MORGAN: Kickstarter can be an incredibly useful tool for anybody who wants to make something. I personally feel incredibly disgusting and tacky asking people for money. We raised 75% of our budget on our own. Then we did a Kickstarter for the last portion. I just wanted to get in and get out. I knew people who would try to extend their Kickstarters and raise more money. I was so happy for it to be over. I really do not feel comfortable asking people for money. There are so many more important things in the world than me making a short film. In that way of thinking, it was ridiculous, I’m really grateful to everybody who donated. I donate to all of my friends’ Kickstarters—I scratch their back, they scratch my back. I do think Kickstarter is helpful, especially for people who are just starting out. If it’s not a huge amount of money, I think it’s a great way to do it. But you do feel kind of dirty and disgusting.

K.I.T. on Kickstarter

K.I.T. on Kickstarter

MINTZ: Your incentives were kind of interesting. Were those real, or were they more of a joke?

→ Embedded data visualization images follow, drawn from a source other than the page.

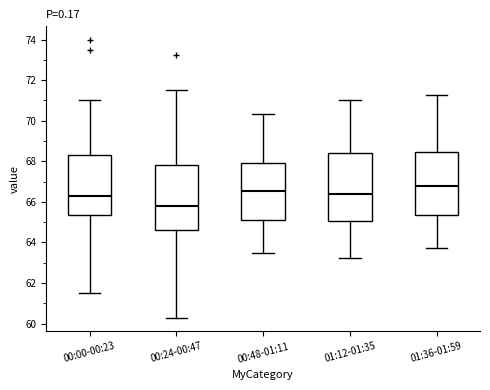

Reading left to right, read every box against the y-axis: the position of its median line, the range the box covers, and the ends of its whiskers. The values are not printed on the chart, so give them approximately, as read against the axis.

00:00-00:23: median 66.2, box 65.4 to 68.4, whiskers 61.6 to 71.0
00:24-00:47: median 65.8, box 64.6 to 67.8, whiskers 60.4 to 71.6
00:48-01:11: median 66.6, box 65.2 to 68.0, whiskers 63.4 to 70.4
01:12-01:35: median 66.4, box 65.0 to 68.4, whiskers 63.2 to 71.0
01:36-01:59: median 66.8, box 65.4 to 68.4, whiskers 63.8 to 71.2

MORGAN: Do I have to answer that? If anybody wants to claim their hand puppet or diorama, they know where to go….

MINTZ: What are you working on now?

MORGAN: I am currently doing a polish for a studio movie. And I’m just about finished with my first feature spec since Girl Most Likely, which I plan to direct. It’s been something that I’ve been itching to do for a long time. Even prior to Girl Most Likely getting made. But I really felt I wanted to do it the right way and not just jump into it. Part of that for me was being on set with Girl Most Likely. I learned a lot from Shari and Bob. They’re terrific mentors. Terrific friends.